文档节选 —
原始题目

B - 105

• Time limit : 2sec / Memory limit : 1000MB

• Score: 200 points

Problem Statement

The number 105 is quite special - it is odd but still it has eight divisors. Now, your task is this: how many odd numbers with exactly eight positive divisors are there between 1 and N (inclusive)? ### Constraints - N is an integer between 1 and 200 (inclusive).

Input

Input is given from Standard Input in the following format:

N

Output

Print the count.

Sample Input 1

105

Sample Output 1

1

• Among the numbers between 1 and 105, the only number that is odd and has exactly eight divisors is 105.

Sample Input 2

7

Sample Output 2

0

• 1 has one divisor. 3, 5 and 7 are all prime and have two divisors. Thus, there is no number that satisfies the condition.

题目大意

给定n，求1到n恰好又8个因数的数字有多少个

集体思路

• 水题，预处理一下因子个数，再求一下前缀和就行。

解题代码

#include <cstdio>
#include <cstring>
#include <cmath>
#include <string>
#include <iostream>
#include <iomanip>
#include <sstream>
#include <set>
#include <map>
#include <queue>
#include <vector>
#include <bits/stdc++.h>
#define INF 0x3f3f3f3f
#define eps 1e-8
#define mp make_pair
#define np next_permutation
#define pb push_back
#define all(x) (x.begin(),x.end())

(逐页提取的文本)

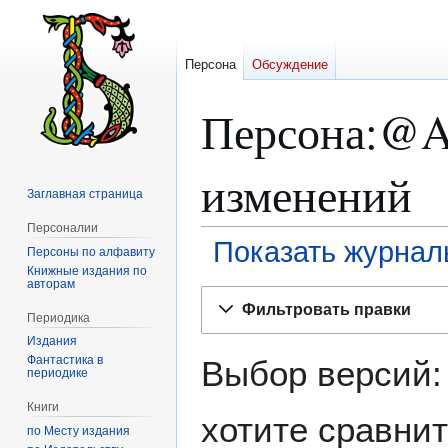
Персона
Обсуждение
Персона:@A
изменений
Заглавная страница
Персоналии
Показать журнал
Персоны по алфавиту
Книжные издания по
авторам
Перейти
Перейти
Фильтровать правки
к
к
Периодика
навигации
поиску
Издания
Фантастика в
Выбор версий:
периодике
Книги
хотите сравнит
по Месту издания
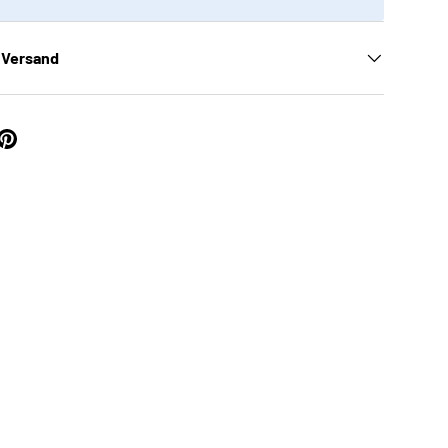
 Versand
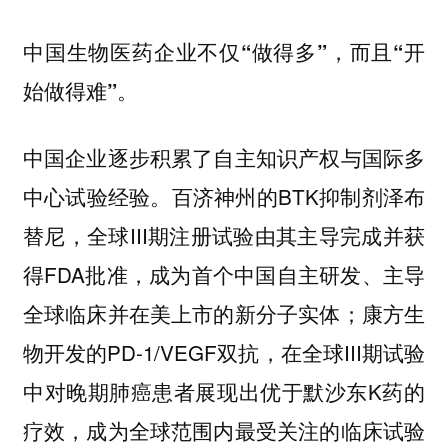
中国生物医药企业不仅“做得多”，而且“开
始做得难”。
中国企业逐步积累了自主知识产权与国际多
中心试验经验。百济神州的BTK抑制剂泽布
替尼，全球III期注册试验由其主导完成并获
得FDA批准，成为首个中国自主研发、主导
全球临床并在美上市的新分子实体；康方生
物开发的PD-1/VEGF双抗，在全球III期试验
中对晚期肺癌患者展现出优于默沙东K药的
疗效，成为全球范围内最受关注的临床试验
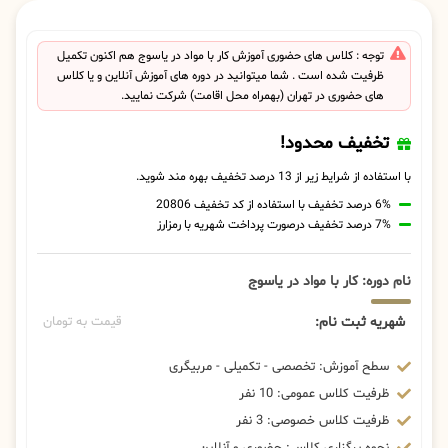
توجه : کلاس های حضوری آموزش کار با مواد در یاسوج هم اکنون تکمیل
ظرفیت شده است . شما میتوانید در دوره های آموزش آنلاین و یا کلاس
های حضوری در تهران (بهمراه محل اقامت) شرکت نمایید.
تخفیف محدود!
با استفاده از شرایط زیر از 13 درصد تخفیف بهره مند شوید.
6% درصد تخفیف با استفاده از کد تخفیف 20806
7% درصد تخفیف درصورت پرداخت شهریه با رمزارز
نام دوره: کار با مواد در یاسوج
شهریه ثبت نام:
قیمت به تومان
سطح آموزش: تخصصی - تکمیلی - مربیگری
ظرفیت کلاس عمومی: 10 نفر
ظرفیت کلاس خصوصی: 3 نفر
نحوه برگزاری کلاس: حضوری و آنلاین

* * *

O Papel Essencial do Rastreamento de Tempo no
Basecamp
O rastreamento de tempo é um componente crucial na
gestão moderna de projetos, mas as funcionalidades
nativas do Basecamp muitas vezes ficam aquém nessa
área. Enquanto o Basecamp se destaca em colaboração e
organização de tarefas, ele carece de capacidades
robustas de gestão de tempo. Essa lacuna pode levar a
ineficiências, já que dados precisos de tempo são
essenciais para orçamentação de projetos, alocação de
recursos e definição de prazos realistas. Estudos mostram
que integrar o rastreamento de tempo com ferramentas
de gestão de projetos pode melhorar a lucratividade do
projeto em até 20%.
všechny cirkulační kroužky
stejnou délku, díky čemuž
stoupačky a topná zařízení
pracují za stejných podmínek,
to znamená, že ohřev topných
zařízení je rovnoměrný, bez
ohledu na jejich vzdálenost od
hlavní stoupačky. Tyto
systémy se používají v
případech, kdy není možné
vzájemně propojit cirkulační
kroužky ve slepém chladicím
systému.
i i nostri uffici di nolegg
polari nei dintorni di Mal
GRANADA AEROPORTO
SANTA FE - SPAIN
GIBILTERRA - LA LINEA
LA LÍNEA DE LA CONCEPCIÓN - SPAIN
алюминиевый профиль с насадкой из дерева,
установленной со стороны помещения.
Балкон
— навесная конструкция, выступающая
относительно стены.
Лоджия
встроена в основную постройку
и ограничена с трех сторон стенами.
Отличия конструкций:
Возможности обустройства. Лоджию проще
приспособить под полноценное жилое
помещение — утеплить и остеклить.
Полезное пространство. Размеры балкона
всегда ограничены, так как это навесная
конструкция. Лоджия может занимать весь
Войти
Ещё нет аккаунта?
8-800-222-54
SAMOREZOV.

练习任务 —
• 1. 在这篇题解中，题目的时间限制是多少？
• 2. 请从包含“The number 105”的地方开始，一直到“Print the count.”为止，把这篇题解中的这一段原样抄写下来。
• 3. 请接着这篇关于105题的题解的末尾，把它续写下去。
这些条目与题解的内容没有关系。

参考答案 —
• 1. 时间限制为2秒。

• 2.
The number 105 is quite special - it is odd but still it has eight divisors. Now, your task is this: how many odd numbers with exactly eight positive divisors are there between 1 and N (inclusive)? ### Constraints - N is an integer between 1 and 200 (inclusive).

Input

Input is given from Standard Input in the following format:

N

Output

Print the count.

• 3.
#define rep(i,a,n) for(int i=a;i<n;++i)
#define per(i,a,n) for(int i=n-1;i>=a;--i)
 
#define fi first
#define se second 
using namespace std;
const int maxn=1e4+5;
const int maxl=26;
typedef long long ll;
typedef unsigned long long ull;
typedef vector<int> vi;
typedef pair<int,int> pii;
 
 
int cnt[maxn],ans[maxn];
void solve(){
	rep(i,1,300) cnt[i]++;
	rep(i,2,300){
		for(int j=1;j*i<=300;j++){
			cnt[i*j]++;
		}
	}
	int ccnt=0;ans[0]=0;
	rep(i,1,300) {
		if(cnt[i]==8 and (i&1)){
			ans[i]=++ccnt;
		}
		else ans[i]=ccnt;
	}
	rep(i,1,300) {
//		cout<<"ans["<<i<<"]="<<ans[i]<<endl;
	}
}
 
int a,b;
int main(){
	ios::sync_with_stdio(false); 
	solve();
	int n;
	while(cin>>n)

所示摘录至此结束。